▸ **YOUR GOAL**: Using the data below, set down every line from the one containing "hfov_deg: 67.3" through the one containing "f_number: 1.5", inclusive and unchanged. Pictures are to be skipped.

(Dataset excerpts)
====

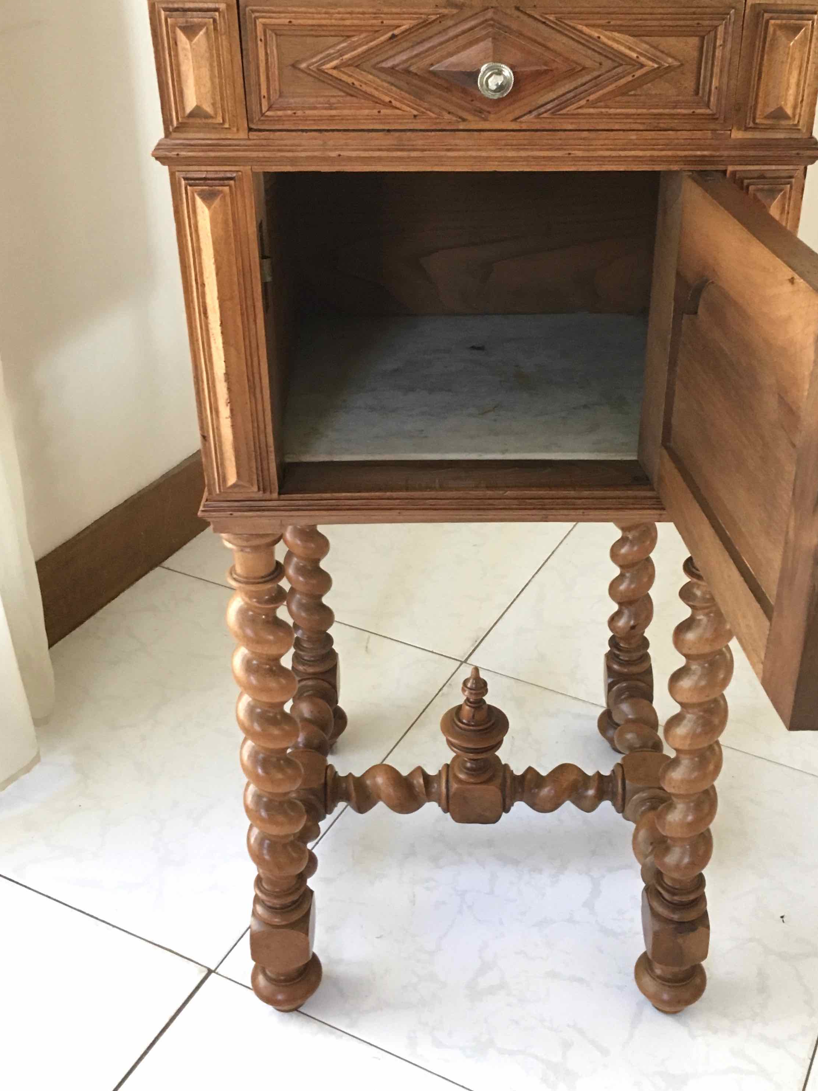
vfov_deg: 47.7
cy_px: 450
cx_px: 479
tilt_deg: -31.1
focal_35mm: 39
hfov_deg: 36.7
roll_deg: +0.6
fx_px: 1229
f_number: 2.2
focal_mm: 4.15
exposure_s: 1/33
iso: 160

====

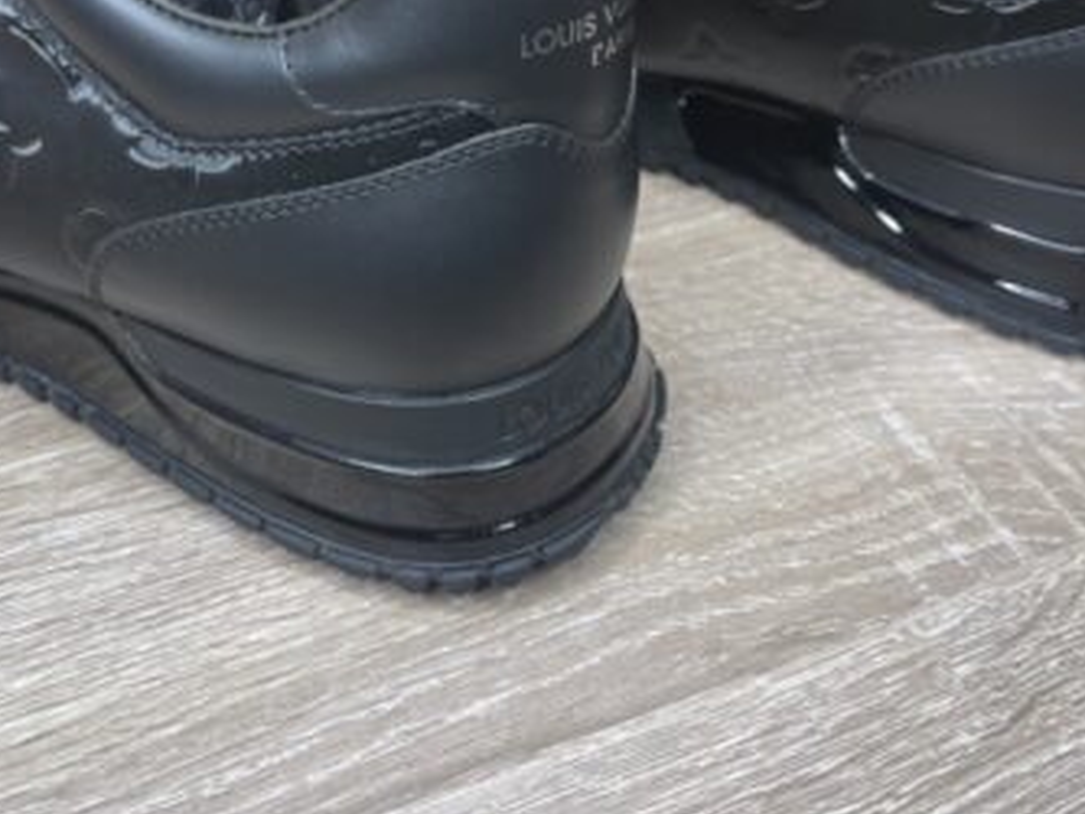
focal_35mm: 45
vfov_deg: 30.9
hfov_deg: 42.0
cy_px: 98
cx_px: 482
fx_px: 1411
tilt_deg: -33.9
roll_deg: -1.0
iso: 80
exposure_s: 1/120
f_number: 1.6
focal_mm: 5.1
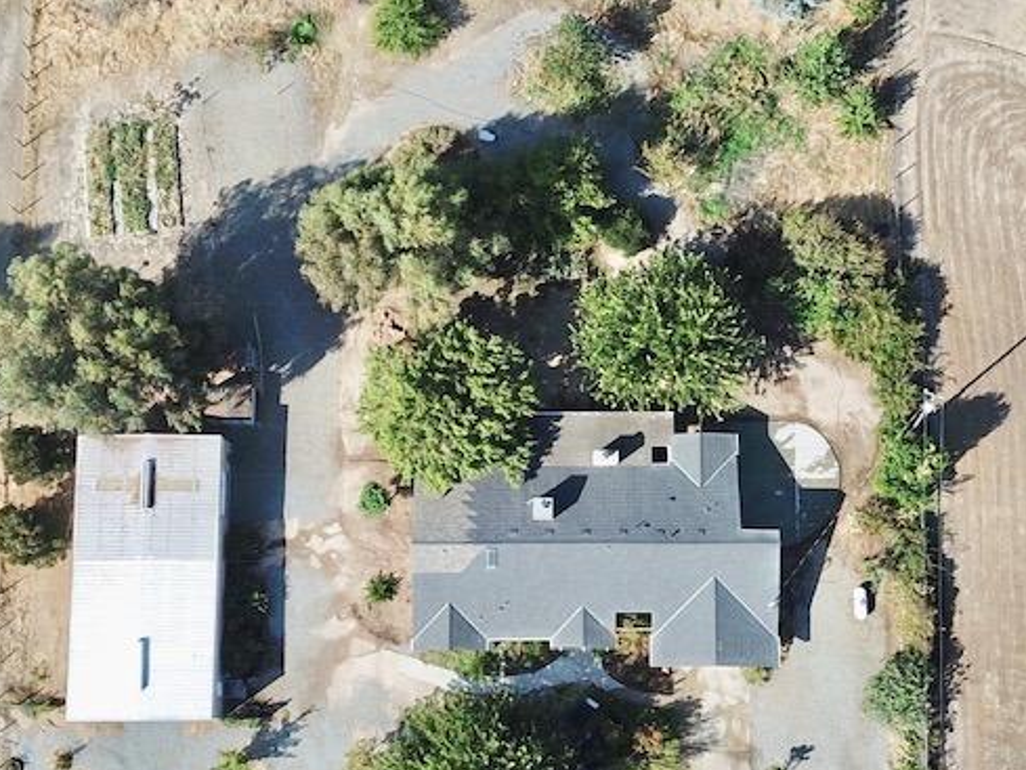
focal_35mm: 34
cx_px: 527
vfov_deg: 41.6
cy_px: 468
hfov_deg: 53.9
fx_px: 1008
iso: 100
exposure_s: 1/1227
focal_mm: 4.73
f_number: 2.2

====

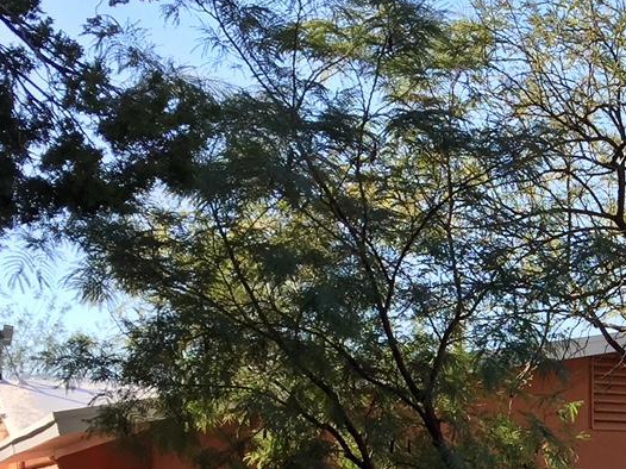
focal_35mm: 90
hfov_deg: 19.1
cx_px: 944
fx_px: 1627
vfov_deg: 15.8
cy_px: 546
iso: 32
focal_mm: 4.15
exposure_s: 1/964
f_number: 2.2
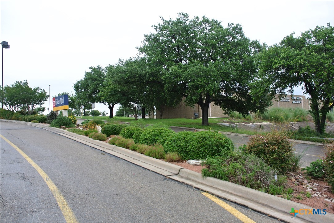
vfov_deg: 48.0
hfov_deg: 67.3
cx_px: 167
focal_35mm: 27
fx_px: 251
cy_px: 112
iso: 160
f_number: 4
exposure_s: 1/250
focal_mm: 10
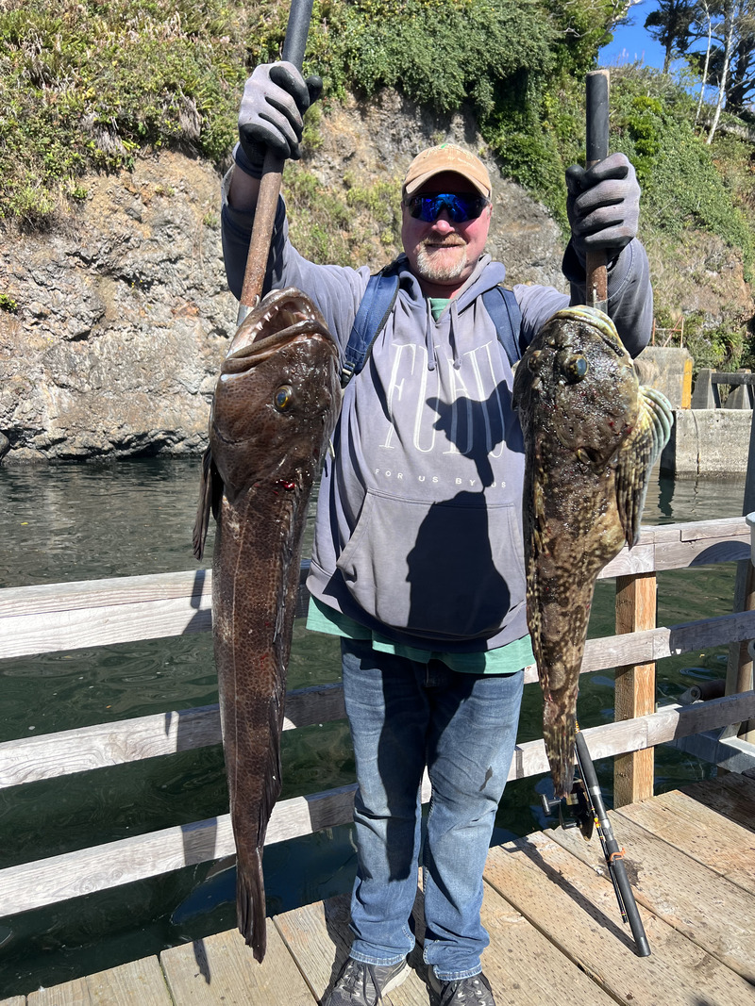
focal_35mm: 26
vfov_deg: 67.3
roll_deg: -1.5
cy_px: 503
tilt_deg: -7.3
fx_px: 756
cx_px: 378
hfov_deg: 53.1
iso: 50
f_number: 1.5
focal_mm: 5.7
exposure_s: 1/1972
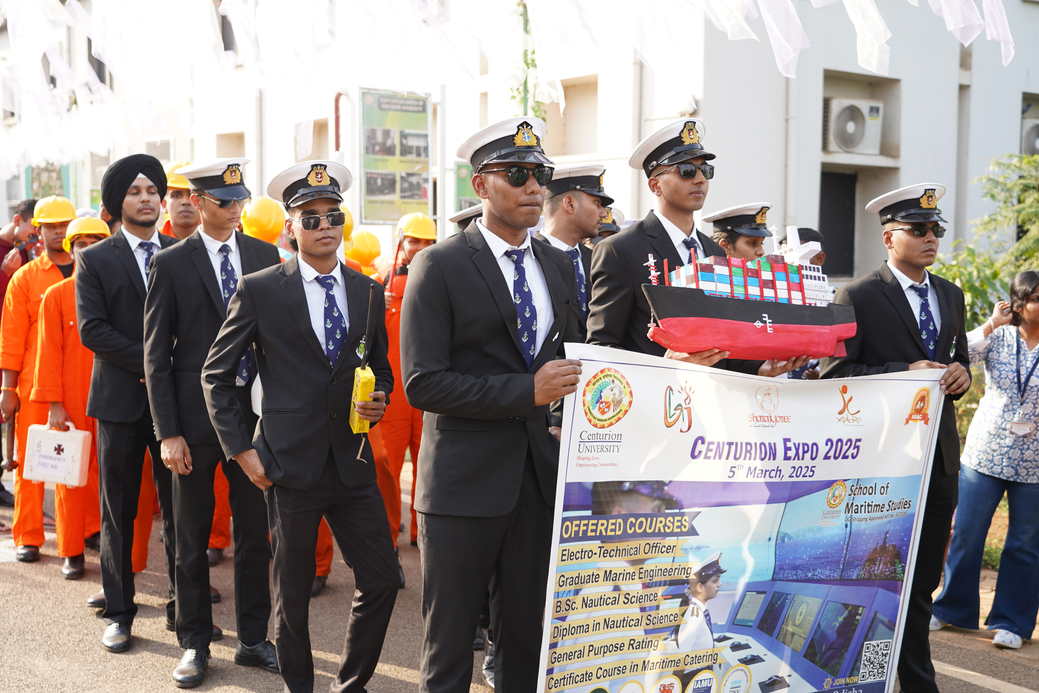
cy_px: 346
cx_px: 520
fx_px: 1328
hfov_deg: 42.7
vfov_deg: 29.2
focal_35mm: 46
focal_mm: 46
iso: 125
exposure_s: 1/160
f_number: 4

====

▸ **SOLUTION TO THIS EXERCISE**:
hfov_deg: 67.3
cx_px: 167
focal_35mm: 27
fx_px: 251
cy_px: 112
iso: 160
f_number: 4
exposure_s: 1/250
focal_mm: 10
focal_35mm: 26
vfov_deg: 67.3
roll_deg: -1.5
cy_px: 503
tilt_deg: -7.3
fx_px: 756
cx_px: 378
hfov_deg: 53.1
iso: 50
f_number: 1.5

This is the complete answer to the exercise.